LONDON: The looming prospect of a further Champions League adventure against RB Leipzig appeared far from the mind of Tottenham Hotspur as they beat mistake-prone Manchester City 2-0 in a full-blooded Premier League duel in north London.
City were punished for Ilkay Gundogan’s committing his team’s third penalty miss of the season when the match was still goalless shortly before half-time. A red card for Oleksandr Zinchenko saw City reduced to 10 men soon after the break and Spurs immediately scored twice.
Jose Mourinho had begun yet again as the underdog in his rivalry with Pep Guardiola not only because City were still reigning champions because Tottenham had not won any of their previous six Premier League games against City since 2017.
Spurs’ one new arrival during the transfer window, Dutch winger Steven Bergwijn from PSV Eindhoven, made his debut in an attack missing long-term casualty Harry Kane – and what a debut it proved with the new boy scoring a superb opening goal.
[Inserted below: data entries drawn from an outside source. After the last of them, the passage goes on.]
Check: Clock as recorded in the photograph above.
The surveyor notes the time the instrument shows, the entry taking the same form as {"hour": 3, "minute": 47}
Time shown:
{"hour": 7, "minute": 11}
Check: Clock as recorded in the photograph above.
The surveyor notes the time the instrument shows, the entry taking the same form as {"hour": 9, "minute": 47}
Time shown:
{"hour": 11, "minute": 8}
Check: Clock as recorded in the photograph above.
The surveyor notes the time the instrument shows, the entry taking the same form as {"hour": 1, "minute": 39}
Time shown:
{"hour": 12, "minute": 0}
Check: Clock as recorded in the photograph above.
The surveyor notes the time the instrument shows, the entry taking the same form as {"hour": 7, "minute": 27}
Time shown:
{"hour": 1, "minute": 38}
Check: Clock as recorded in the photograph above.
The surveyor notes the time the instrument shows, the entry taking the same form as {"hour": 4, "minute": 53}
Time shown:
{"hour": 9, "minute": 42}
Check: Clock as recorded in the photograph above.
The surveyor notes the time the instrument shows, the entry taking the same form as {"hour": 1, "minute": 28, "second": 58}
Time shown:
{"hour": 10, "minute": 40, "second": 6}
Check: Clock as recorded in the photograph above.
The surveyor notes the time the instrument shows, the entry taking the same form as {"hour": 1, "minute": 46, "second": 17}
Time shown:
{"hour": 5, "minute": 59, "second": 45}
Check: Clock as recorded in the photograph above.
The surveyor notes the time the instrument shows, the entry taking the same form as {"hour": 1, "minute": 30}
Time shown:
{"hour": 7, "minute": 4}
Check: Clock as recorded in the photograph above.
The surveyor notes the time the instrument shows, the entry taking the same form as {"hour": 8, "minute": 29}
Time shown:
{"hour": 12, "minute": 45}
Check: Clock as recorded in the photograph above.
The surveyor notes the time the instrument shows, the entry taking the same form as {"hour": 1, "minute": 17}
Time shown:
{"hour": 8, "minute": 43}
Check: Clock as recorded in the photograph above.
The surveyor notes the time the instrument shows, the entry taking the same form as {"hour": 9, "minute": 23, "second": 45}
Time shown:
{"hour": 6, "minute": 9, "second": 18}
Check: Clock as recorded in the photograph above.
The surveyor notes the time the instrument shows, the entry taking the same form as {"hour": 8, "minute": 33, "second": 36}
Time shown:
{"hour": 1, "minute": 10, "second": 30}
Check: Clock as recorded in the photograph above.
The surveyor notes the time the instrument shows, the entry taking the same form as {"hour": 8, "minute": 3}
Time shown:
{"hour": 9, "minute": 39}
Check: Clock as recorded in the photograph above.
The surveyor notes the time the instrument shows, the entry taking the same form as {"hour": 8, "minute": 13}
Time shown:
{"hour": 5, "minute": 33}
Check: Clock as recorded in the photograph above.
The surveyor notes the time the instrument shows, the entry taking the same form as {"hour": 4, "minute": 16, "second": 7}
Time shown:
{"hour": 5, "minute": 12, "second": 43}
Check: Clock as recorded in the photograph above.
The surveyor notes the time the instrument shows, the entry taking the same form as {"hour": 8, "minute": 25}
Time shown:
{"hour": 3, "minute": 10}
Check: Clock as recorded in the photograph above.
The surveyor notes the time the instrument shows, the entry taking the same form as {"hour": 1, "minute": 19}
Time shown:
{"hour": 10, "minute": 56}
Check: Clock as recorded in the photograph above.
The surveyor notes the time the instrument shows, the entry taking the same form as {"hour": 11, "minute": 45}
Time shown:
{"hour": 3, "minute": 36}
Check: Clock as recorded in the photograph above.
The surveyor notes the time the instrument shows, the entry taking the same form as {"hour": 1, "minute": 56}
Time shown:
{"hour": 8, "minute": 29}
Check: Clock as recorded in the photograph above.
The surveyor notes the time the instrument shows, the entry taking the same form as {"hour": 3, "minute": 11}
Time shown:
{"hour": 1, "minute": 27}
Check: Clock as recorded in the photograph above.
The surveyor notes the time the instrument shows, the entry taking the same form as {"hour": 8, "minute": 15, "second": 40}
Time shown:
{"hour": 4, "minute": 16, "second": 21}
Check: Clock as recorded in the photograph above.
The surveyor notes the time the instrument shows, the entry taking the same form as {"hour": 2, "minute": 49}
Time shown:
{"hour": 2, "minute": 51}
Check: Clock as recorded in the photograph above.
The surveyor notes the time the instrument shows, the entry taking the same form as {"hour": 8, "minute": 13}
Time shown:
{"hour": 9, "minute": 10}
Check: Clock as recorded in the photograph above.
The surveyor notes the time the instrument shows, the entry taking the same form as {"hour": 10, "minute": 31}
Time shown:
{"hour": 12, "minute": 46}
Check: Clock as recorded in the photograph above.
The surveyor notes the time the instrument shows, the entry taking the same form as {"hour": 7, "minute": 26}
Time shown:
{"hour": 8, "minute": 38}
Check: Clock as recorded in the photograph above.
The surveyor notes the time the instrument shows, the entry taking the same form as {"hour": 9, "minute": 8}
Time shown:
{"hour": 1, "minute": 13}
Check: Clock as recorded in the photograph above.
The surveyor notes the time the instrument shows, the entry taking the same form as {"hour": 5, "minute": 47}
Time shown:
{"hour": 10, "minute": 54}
City were without centre-back Aymeric Laporte, who returned recently from a lengthy lay-off of his own. Leroy Sane is back in training but was not yet considered ready for the rigours of a feisty Premier League challenge.
City’s record marksman Sergio Aguero hit the posts for the 33rd time in his Premier League in the opening stages before the clash exploded into far greater drama shortly before halftime. VAR playing a decisive role in support of FIFA referee Mike Dean in charge of his 501st senior game.
First Serge Aurier was penalised for tripping Aguero. Dean originally signalled that the fullback had played the ball but VAR confirmed that he had not and Dean changed his decision and awarded a penalty.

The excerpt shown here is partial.